[[ Data excerpts open ]]
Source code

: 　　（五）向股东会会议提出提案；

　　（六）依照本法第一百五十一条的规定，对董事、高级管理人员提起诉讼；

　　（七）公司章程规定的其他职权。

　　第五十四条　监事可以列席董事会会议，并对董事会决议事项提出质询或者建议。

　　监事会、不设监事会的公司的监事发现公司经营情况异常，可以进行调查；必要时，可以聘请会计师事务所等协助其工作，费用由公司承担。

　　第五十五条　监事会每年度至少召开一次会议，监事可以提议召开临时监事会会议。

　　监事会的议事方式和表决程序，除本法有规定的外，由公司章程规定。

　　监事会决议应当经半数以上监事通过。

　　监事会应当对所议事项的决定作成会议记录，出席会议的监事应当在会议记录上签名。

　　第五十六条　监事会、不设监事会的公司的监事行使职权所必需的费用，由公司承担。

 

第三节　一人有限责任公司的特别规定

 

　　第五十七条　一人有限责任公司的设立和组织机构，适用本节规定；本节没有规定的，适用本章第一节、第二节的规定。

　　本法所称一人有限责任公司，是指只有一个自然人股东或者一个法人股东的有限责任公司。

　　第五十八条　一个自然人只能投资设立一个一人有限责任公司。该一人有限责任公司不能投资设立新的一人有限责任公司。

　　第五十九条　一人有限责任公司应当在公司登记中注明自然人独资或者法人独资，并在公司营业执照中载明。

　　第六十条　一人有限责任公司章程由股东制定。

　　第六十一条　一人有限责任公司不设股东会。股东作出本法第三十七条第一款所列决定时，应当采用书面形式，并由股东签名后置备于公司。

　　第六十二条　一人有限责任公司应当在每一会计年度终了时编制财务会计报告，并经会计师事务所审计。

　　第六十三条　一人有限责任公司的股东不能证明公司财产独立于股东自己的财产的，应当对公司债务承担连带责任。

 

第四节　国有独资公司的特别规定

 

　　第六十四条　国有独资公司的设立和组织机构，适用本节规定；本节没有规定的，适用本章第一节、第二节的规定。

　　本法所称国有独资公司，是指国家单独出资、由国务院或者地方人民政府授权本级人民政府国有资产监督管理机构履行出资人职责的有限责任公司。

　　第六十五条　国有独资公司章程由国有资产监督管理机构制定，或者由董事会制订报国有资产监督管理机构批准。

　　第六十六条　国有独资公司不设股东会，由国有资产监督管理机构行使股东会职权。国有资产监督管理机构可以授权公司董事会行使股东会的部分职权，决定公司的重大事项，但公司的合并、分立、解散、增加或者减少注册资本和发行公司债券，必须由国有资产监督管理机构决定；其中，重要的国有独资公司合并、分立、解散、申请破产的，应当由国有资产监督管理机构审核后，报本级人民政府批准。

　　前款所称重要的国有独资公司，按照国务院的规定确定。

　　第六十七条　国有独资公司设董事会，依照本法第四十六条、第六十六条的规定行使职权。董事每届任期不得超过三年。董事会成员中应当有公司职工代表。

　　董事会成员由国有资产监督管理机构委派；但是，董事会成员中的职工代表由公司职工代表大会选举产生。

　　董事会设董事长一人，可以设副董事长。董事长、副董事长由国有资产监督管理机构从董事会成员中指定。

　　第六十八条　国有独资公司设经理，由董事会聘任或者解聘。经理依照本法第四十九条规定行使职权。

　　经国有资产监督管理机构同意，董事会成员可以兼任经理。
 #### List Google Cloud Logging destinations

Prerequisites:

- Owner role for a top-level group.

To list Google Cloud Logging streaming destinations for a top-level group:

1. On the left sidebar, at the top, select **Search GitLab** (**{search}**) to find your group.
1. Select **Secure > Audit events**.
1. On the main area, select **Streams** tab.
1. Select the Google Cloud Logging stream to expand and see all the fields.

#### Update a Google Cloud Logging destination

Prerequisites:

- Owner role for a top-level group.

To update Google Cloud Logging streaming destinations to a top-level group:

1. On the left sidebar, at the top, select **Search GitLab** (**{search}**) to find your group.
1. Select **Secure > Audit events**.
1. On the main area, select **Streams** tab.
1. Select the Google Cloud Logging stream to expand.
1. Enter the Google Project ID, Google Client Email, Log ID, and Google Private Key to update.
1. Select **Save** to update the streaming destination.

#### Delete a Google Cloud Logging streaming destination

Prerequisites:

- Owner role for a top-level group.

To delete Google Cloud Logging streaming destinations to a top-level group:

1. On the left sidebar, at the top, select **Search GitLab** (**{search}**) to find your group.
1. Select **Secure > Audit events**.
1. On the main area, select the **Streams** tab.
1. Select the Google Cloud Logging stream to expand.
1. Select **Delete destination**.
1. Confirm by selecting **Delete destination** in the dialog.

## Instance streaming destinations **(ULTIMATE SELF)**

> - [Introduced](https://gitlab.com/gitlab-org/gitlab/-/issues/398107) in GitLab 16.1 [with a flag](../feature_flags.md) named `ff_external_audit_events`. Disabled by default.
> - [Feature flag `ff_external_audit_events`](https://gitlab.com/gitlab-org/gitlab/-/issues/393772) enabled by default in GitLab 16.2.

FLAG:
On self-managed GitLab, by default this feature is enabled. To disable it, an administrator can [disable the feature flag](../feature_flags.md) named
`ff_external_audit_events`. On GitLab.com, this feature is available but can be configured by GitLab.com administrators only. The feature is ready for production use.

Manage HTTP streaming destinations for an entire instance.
[[ Data excerpts closed ]]
▶ _Directions for this task_
Retype the listing from its first line through the line containing "第六十一条　一人有限责任公司", including both of those lines.

▶ _Task answer_
Source code

: 　　（五）向股东会会议提出提案；

　　（六）依照本法第一百五十一条的规定，对董事、高级管理人员提起诉讼；

　　（七）公司章程规定的其他职权。

　　第五十四条　监事可以列席董事会会议，并对董事会决议事项提出质询或者建议。

　　监事会、不设监事会的公司的监事发现公司经营情况异常，可以进行调查；必要时，可以聘请会计师事务所等协助其工作，费用由公司承担。

　　第五十五条　监事会每年度至少召开一次会议，监事可以提议召开临时监事会会议。

　　监事会的议事方式和表决程序，除本法有规定的外，由公司章程规定。

　　监事会决议应当经半数以上监事通过。

　　监事会应当对所议事项的决定作成会议记录，出席会议的监事应当在会议记录上签名。

　　第五十六条　监事会、不设监事会的公司的监事行使职权所必需的费用，由公司承担。

 

第三节　一人有限责任公司的特别规定

 

　　第五十七条　一人有限责任公司的设立和组织机构，适用本节规定；本节没有规定的，适用本章第一节、第二节的规定。

　　本法所称一人有限责任公司，是指只有一个自然人股东或者一个法人股东的有限责任公司。

　　第五十八条　一个自然人只能投资设立一个一人有限责任公司。该一人有限责任公司不能投资设立新的一人有限责任公司。

　　第五十九条　一人有限责任公司应当在公司登记中注明自然人独资或者法人独资，并在公司营业执照中载明。

　　第六十条　一人有限责任公司章程由股东制定。

　　第六十一条　一人有限责任公司不设股东会。股东作出本法第三十七条第一款所列决定时，应当采用书面形式，并由股东签名后置备于公司。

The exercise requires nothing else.